Apesar da importância crescente do trabalho terceirizado na economia brasileira, o país ainda carece de dados oficiais consolidados sobre a dimensão desse modelo de contratação. O próprio Instituto Brasileiro de Geografia e Estatística (IBGE) reconhece que a terceirização é um “ponto difícil de ser medido”, sendo subestimada em seus instrumentos regulares. Uma das fontes disponíveis, a Guia de Recolhimento do FGTS e Informações à Previdência Social, é pouco explorada para fins estatísticos mais amplos.
Enquanto isso, pesquisas acadêmicas têm delineado um retrato preocupante: o trabalhador terceirizado no Brasil é, em grande parte, uma trabalhadora — mulher, negra, com baixa escolaridade, alocada em funções de menor remuneração, jornadas extensas e vínculos instáveis.
Estudo do Dieese, feito em 2017 — ano da aprovação da reforma trabalhista que ampliou a terceirização para atividades-fim — revelou que os trabalhadores terceirizados recebiam, em média, de 23% a 27% menos do que os contratados diretamente pelas empresas entre 2007 e 2014. Além disso, 85,9% dos terceirizados cumpriam jornadas entre 41 e 44 horas semanais, contra 61,6% entre os contratados diretos.
Para a jurista Anna Caroline Morlin Portela, autora da tese “Diálogos (im)possíveis entre a terceirização da mão de obra feminina e o direito humano ao trabalho decente no Brasil” (2022), a terceirização no país se aproxima da precarização estrutural do trabalho. “As mulheres, por ocuparem historicamente postos considerados menos valorizados, experimentam os impactos mais negativos da terceirização, afastando-se cada vez mais da noção de trabalho decente”, afirma.
Esse cenário é corroborado pela pesquisa “É casa, é luta, é o dia de amanhã”, de Lara Campoli e Graziela Perosa, que analisou as condições de auxiliares de limpeza terceirizadas na Unicamp entre 2015 e 2020. O estudo apontou atrasos salariais, longas jornadas e baixos salários como marcas da rotina dessas trabalhadoras.

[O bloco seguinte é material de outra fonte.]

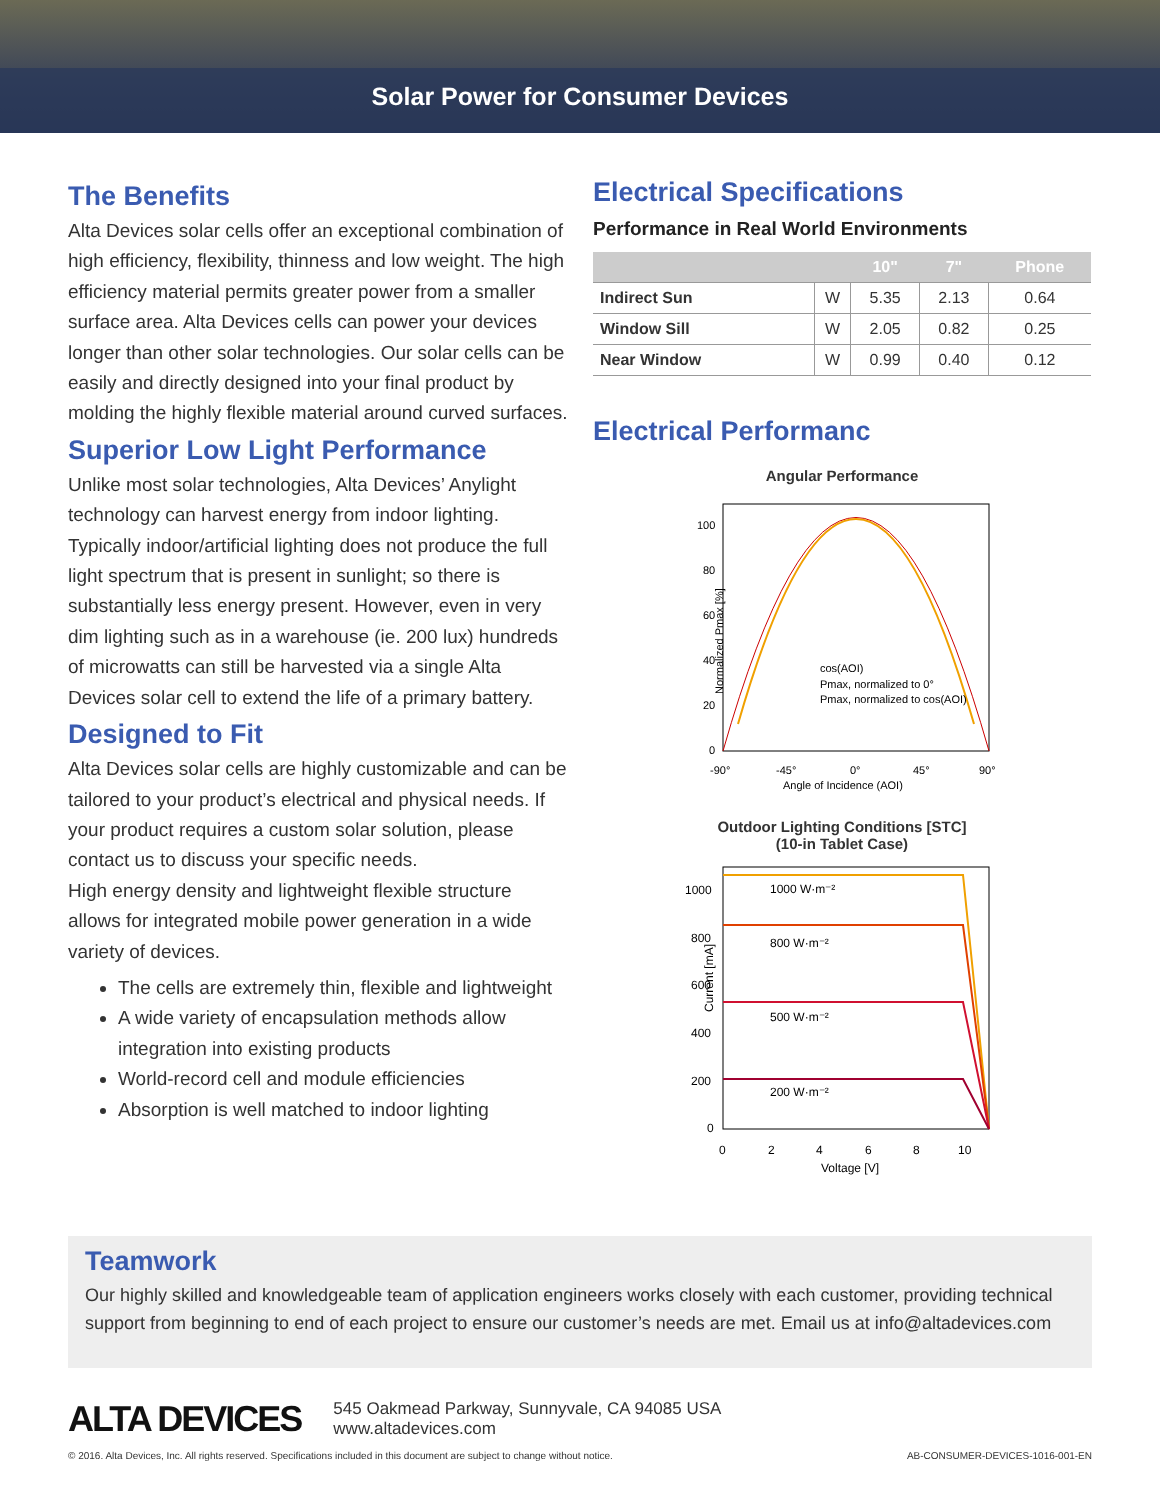Solar Power for Consumer Devices
The Benefits
Alta Devices solar cells offer an exceptional combination of high efficiency, flexibility, thinness and low weight. The high efficiency material permits greater power from a smaller surface area. Alta Devices cells can power your devices longer than other solar technologies. Our solar cells can be easily and directly designed into your final product by molding the highly flexible material around curved surfaces.
Superior Low Light Performance
Unlike most solar technologies, Alta Devices’ Anylight technology can harvest energy from indoor lighting. Typically indoor/artificial lighting does not produce the full light spectrum that is present in sunlight; so there is substantially less energy present. However, even in very dim lighting such as in a warehouse (ie. 200 lux) hundreds of microwatts can still be harvested via a single Alta Devices solar cell to extend the life of a primary battery.
Designed to Fit
Alta Devices solar cells are highly customizable and can be tailored to your product’s electrical and physical needs. If your product requires a custom solar solution, please contact us to discuss your specific needs.
High energy density and lightweight flexible structure allows for integrated mobile power generation in a wide variety of devices.
The cells are extremely thin, flexible and lightweight
A wide variety of encapsulation methods allow integration into existing products
World-record cell and module efficiencies
Absorption is well matched to indoor lighting
Electrical Specifications
Performance in Real World Environments
| | | 10" | 7" | Phone |
| --- | --- | --- | --- | --- |
| Indirect Sun | W | 5.35 | 2.13 | 0.64 |
| Window Sill | W | 2.05 | 0.82 | 0.25 |
| Near Window | W | 0.99 | 0.40 | 0.12 |
Electrical Performanc
Angular Performance
Normalized Pmax [%]
100
80
60
40
20
0
cos(AOI)
Pmax, normalized to 0°
Pmax, normalized to cos(AOI)
-90°
-45°
0°
45°
90°
Angle of Incidence (AOI)
Outdoor Lighting Conditions [STC]
(10-in Tablet Case)
Current [mA]
1000 W·m⁻²
800 W·m⁻²
500 W·m⁻²
200 W·m⁻²
1000
800
600
400
200
0
0
2
4
6
8
10
Voltage [V]
Teamwork
Our highly skilled and knowledgeable team of application engineers works closely with each customer, providing technical support from beginning to end of each project to ensure our customer’s needs are met. Email us at info@altadevices.com
ALTA DEVICES
545 Oakmead Parkway, Sunnyvale, CA 94085 USA
www.altadevices.com
© 2016. Alta Devices, Inc. All rights reserved. Specifications included in this document are subject to change without notice. AB-CONSUMER-DEVICES-1016-001-EN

Campoli destaca que, mesmo com a escassez de dados oficiais detalhados, as evidências mostram que a terceirização se concentra nos setores mais vulneráveis da sociedade, como mulheres, negros, jovens e imigrantes. “As mulheres estão majoritariamente nas pontas da cadeia produtiva, onde as condições de trabalho são mais degradantes e os direitos menos respeitados”, pontua.
Essas áreas são majoritariamente ligadas ao trabalho reprodutivo — como limpeza, alimentação, educação e cuidado —, historicamente subvalorizadas e invisibilizadas. Com a reforma trabalhista de 2017, que permitiu a terceirização irrestrita, esse processo de precarização se aprofundou.
De fato, dados do 3º trimestre de 2024 da Pnad Contínua do IBGE reforçam as desigualdades: as mulheres ganhavam, em média, R$ 762 a menos que os homens, e 37% das trabalhadoras recebiam até um salário mínimo.
Segundo o Dieese, em 2018, um ano após a reforma, os terceirizados já representavam cerca de 24% dos empregos formais. A tendência, desde então, tem sido de crescimento. Para Campoli, a ampliação da terceirização contribui para “o rebaixamento dos salários, a fragmentação da classe trabalhadora e a intensificação das desigualdades sociais”.
A conclusão é clara: sem dados oficiais robustos e com a terceirização ganhando terreno, o país precisa urgentemente repensar suas políticas de trabalho, sobretudo sob o recorte de gênero e raça. A precarização não é uma abstração: ela tem cor, gênero e endereço.